A educação indígena pode ser considerada como “redes abertas” de transmissão
de saberes, em que as crianças são agentes de ensino e aprendizagem. Diferente das
crianças do meio urbano em que existem na escola disciplinas e conteúdos que devem
ser cumpridos através da passagem do conhecimento do professor para os alunos, na
cultura ameríndia educadores e alunos aprendem juntos. A partir dessas reflexões é
possível criticar os contextos “escolarizados” e problematizar as limitações que surgem
quando a escola e outras instituições “escolarizadas” “[...] são os únicos lugares
permitidos às crianças como situação de aprendizagem” (CODONHA, 2007, p.21).
As representações artísticas e as visões de mundo que as crianças ameríndias
partilham podem ser analisadas através da pesquisa realizada com índios Kaingan da
Terra Indígena Carreteiro (OLEQUES, 2009). A mesma teve como intuito captar suas
representações sobre ambiente, através da análise da elaboração de desenhos feitos pelas
crianças. Um das possíveis análises foi de que a representação do ambiente cotidiano
evidencia as relações existentes entre os elementos do ambiente natural, conjuntamente
com o sócio cultural, ou seja, o entrelaçamento entre natureza e sociedade.

6 – Conclusão

Ao se estudar a cultura ameríndia e mais especificamente as crianças dessas


comunidades se percebe as diferenças do que conhecemos como criança na nossa
cultura urbana.
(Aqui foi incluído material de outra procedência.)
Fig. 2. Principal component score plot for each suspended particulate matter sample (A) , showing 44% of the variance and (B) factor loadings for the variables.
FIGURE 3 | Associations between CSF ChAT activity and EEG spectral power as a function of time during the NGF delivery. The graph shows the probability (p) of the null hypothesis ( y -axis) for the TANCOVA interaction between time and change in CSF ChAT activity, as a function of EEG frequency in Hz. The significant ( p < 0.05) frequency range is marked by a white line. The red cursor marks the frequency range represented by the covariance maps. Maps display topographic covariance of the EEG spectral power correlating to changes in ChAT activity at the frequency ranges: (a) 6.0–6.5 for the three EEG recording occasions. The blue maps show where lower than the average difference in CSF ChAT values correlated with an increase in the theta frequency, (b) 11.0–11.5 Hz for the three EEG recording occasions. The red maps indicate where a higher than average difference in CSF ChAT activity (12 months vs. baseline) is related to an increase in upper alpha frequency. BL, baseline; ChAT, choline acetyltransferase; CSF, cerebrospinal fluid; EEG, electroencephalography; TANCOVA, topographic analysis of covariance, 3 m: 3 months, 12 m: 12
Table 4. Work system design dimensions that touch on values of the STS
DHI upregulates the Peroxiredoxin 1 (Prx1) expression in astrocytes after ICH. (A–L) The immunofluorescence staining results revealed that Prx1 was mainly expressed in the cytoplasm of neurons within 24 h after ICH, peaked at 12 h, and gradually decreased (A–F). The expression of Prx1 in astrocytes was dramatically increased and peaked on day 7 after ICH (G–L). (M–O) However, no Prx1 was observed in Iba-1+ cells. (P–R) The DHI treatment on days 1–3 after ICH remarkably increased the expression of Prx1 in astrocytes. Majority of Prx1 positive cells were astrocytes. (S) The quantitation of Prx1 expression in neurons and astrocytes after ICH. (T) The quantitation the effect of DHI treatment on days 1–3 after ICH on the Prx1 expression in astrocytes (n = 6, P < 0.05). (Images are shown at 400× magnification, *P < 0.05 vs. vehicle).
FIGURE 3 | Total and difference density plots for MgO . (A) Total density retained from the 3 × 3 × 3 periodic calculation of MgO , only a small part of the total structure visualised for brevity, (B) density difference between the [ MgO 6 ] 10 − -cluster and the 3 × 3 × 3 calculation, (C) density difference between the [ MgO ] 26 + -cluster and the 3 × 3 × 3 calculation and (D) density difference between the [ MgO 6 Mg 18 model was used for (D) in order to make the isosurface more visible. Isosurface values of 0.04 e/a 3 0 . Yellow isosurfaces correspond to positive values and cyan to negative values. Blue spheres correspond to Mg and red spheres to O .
Esses estudos são importantes visto que pesquisas sobre infância a partir
do foco nelas e não no que os pesquisadores pensam sobre elas ainda são escassos.
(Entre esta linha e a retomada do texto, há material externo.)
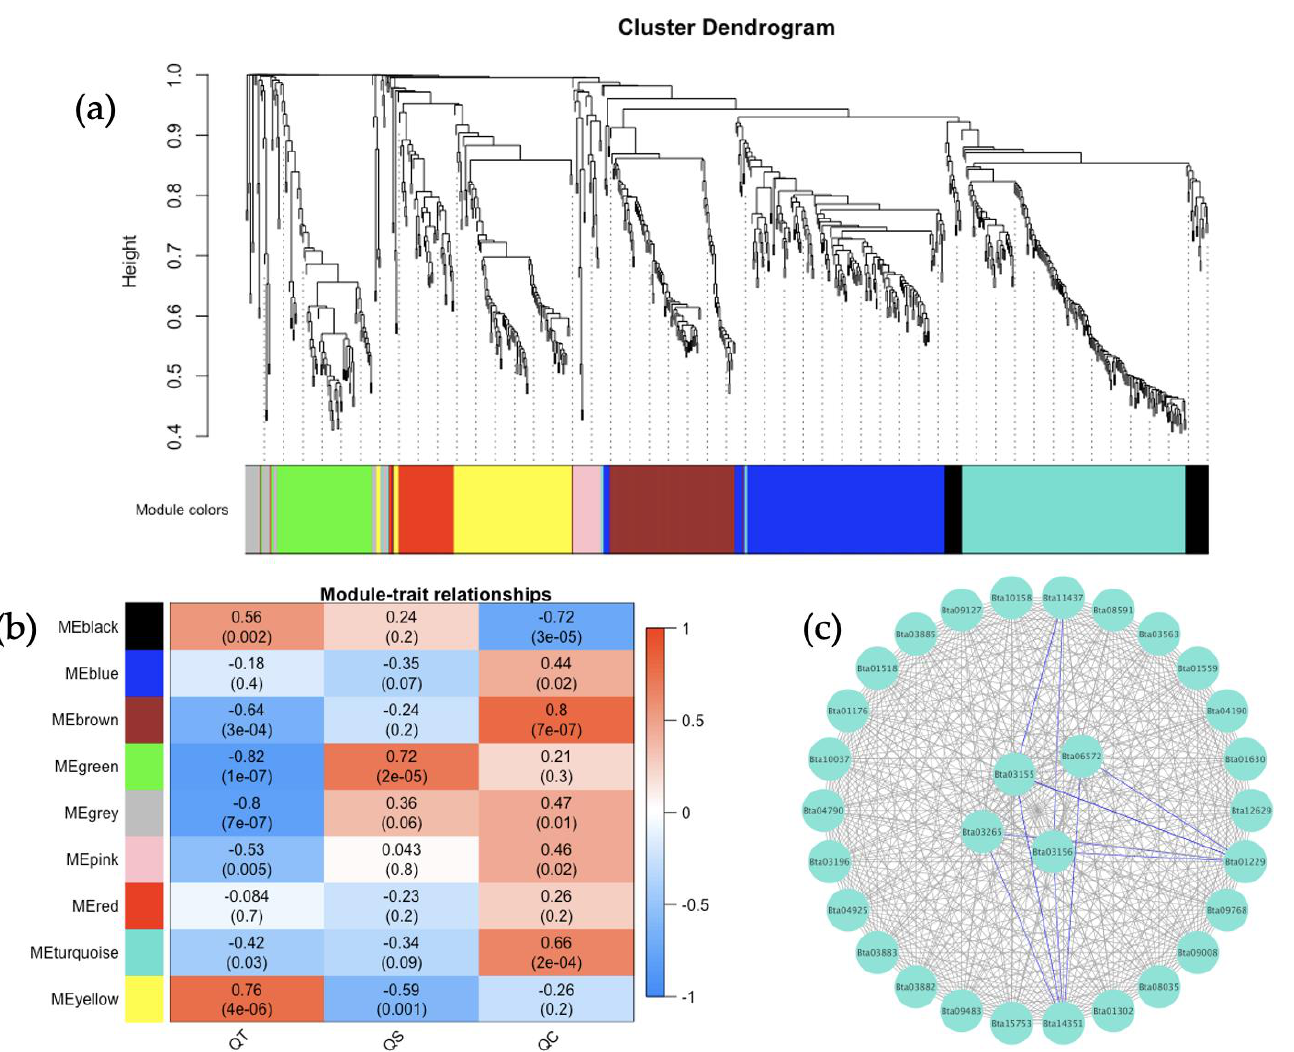
Figure 6. Bemisia tabaci Middle East-Asia Minor 1 (MEAM1) adults weighted gene co-expression network analysis. ( a ) Dendrogram clustering showing eight modules of co-expressed genes. A total of 784 genes are represented in this network, with 454 genes belonging to MEturquoise. ( b ) Heatmap showing the correlation of module eigengenes in relation to B . tabaci MEAM1 that acquired TYLCV (BT), SiGMV (BS), or CuLCrV (BC). ( c ) Top 30 genes from MEturquoise with connectivity lines (blue) associated with the top 5% of the connected genes.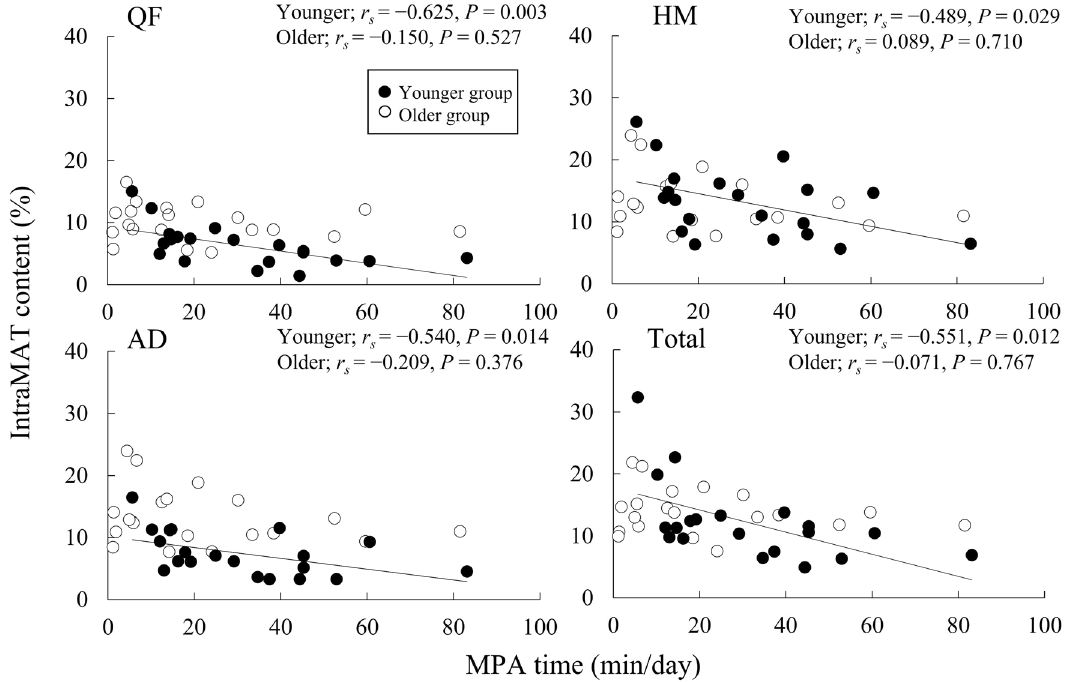
Figure 2. Correlation between moderate-intensity physical activity (MPA) times and intramuscular adipose tissue (IntraMAT) content in younger and older men. QF quadriceps femoris, AD hip adductors, and HM hamstrings.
A natureza na cultura indígena não é vista como algo separado e sim ela faz
parte do processo de aprendizagem, nos rituais e na vida cotidiana. Para se compreender
essa cultura é necessário “dar o passo ao lado” e nos desatrelarmos das nossas visões de
mundo, pois para os indígenas os processos são diferentes dos nossos.
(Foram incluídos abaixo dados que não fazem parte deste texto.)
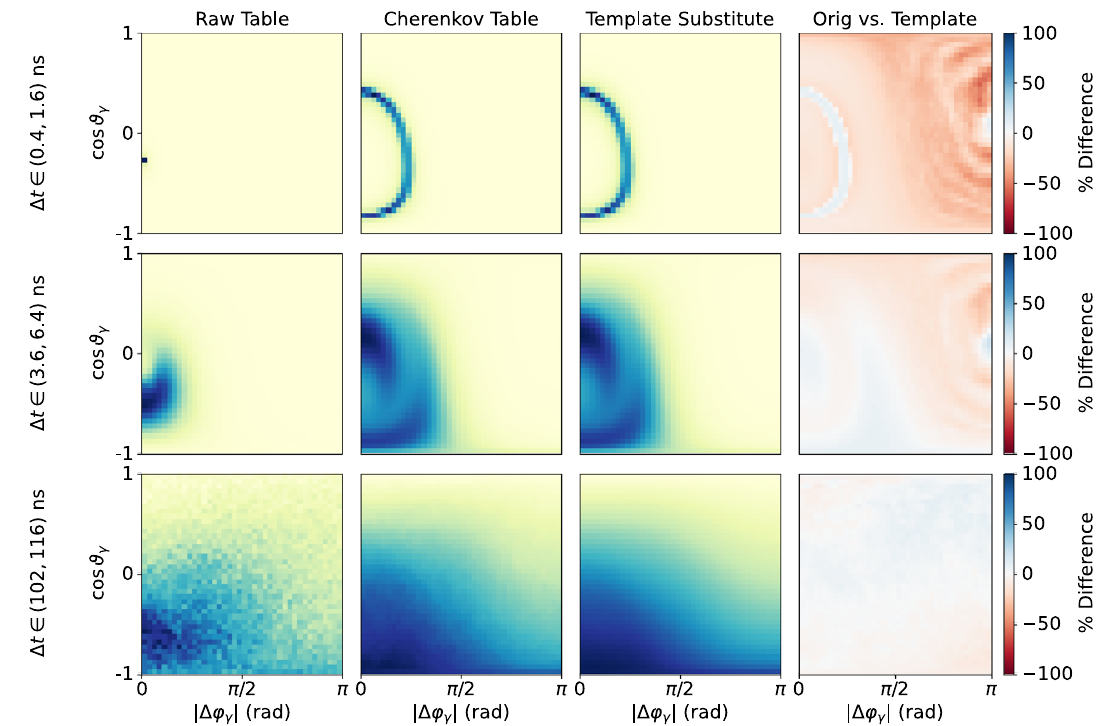
Fig. 11 Example retro table slices showing the photon directions for (cid:5) t bins (0.4, 1.6), (3.6, 6.4), and (102, 116)ns from top to bottom, at r -bin (7, 8)m and cos ϑ -bin (0.25, 0.3). The left column shows the photon direction distribution from emitted photons, the second column has the Cherenkov-cone folding applied, the third column shows the template substitute, and the last column shows the error introduced by the template compression. The distributions in the first three columns are normalized, and darker areas indicate higher photon density (linear Fig. 12 Slices through the likelihood landscape, with the remaining six event parameters set to truth in each panel. The white star indicates the maximum likelihood point within the slice. The true values (shown as black crosshairs) for the depicted ν CC μ example event are V xyzt = (8.0m, 47.2m, -346.9m, 9660ns), (ϕ,ϑ) = (1.65, 1.77)rad, and deposited energies ( E cscd , E trck ) = (14.3, 4.2)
Através dos estudos em diferentes comunidades indígenas buscou-se
problematizar como as crianças são vistas por elas, que papéis os pequenos
desempenham na comunidade, como elas aprendem, que relações realizam com a
natureza. Perceber como as crianças indígenas se constituem são importantes para os
estudos sobre infância e os processos de aprendizagem para que não se caia no senso
comum e nas visões de infância a partir da visão adultocêntrica.